(Dataset items)
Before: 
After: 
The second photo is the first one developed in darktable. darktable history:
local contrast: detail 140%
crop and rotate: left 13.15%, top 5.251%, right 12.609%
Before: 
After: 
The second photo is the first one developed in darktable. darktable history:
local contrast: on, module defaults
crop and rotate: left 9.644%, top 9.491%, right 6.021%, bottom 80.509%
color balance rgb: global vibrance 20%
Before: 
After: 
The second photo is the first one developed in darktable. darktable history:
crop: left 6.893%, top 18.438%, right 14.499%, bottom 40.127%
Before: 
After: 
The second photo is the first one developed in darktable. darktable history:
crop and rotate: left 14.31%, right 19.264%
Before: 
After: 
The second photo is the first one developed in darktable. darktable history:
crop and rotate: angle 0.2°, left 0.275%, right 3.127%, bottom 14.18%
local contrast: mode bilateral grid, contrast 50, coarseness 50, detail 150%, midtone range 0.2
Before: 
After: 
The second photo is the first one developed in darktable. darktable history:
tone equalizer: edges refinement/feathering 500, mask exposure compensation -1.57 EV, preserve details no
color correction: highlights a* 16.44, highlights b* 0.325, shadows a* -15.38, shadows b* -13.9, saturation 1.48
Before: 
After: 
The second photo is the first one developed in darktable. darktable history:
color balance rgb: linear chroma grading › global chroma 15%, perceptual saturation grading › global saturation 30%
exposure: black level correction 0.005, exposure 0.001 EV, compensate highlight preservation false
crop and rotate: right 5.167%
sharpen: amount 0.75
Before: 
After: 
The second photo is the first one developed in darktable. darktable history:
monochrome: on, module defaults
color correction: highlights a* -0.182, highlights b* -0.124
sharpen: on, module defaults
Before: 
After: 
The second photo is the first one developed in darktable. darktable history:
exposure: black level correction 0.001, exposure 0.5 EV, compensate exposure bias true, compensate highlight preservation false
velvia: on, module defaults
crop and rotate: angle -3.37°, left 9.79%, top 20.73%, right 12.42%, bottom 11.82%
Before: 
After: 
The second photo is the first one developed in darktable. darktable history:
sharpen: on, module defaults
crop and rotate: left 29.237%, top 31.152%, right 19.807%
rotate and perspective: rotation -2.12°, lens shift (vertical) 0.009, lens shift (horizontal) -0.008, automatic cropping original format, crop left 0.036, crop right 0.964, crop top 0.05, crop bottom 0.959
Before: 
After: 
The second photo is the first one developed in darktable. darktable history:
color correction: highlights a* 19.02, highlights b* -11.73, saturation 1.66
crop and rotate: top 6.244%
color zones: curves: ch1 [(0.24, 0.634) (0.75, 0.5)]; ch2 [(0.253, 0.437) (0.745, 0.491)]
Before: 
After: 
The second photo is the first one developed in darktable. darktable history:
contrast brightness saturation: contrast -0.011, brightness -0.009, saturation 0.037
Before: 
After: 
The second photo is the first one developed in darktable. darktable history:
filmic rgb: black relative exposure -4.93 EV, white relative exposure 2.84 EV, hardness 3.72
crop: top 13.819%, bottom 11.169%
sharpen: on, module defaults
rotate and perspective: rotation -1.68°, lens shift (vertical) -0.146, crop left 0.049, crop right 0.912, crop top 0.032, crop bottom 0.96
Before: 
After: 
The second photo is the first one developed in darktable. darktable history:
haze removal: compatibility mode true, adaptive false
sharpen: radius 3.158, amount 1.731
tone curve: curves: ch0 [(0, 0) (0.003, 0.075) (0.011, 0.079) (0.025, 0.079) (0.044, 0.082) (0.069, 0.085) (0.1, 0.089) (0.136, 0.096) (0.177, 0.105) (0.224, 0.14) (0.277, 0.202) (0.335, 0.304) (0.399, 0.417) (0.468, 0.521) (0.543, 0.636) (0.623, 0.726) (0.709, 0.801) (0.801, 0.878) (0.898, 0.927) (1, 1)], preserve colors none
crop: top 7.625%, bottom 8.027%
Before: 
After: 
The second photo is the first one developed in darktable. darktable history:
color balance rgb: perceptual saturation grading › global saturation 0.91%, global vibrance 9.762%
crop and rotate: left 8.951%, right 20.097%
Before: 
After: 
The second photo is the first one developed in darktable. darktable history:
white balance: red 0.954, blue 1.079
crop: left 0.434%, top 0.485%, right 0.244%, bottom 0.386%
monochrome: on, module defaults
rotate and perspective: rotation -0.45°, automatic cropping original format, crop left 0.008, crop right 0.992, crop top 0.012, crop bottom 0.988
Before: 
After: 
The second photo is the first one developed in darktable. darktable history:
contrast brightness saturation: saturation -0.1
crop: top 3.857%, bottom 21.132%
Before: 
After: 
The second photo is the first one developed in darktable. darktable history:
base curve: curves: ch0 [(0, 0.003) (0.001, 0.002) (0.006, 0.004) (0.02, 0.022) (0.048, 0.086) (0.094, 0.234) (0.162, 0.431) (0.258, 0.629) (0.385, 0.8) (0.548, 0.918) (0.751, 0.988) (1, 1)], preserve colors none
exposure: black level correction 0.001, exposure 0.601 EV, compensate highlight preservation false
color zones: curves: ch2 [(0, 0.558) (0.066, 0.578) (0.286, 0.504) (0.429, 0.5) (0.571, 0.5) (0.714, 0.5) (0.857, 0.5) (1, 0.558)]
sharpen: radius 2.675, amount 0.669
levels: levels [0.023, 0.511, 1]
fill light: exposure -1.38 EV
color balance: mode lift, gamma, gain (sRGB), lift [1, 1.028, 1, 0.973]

- _Exercise brief_
Reproduce the material verbatim, from its first line through the line containing "local contrast: mode", with both of those lines included.

- _Answer for this exercise_
Before: 
After: 
The second photo is the first one developed in darktable. darktable history:
local contrast: detail 140%
crop and rotate: left 13.15%, top 5.251%, right 12.609%
Before: 
After: 
The second photo is the first one developed in darktable. darktable history:
local contrast: on, module defaults
crop and rotate: left 9.644%, top 9.491%, right 6.021%, bottom 80.509%
color balance rgb: global vibrance 20%
Before: 
After: 
The second photo is the first one developed in darktable. darktable history:
crop: left 6.893%, top 18.438%, right 14.499%, bottom 40.127%
Before: 
After: 
The second photo is the first one developed in darktable. darktable history:
crop and rotate: left 14.31%, right 19.264%
Before: 
After: 
The second photo is the first one developed in darktable. darktable history:
crop and rotate: angle 0.2°, left 0.275%, right 3.127%, bottom 14.18%
local contrast: mode bilateral grid, contrast 50, coarseness 50, detail 150%, midtone range 0.2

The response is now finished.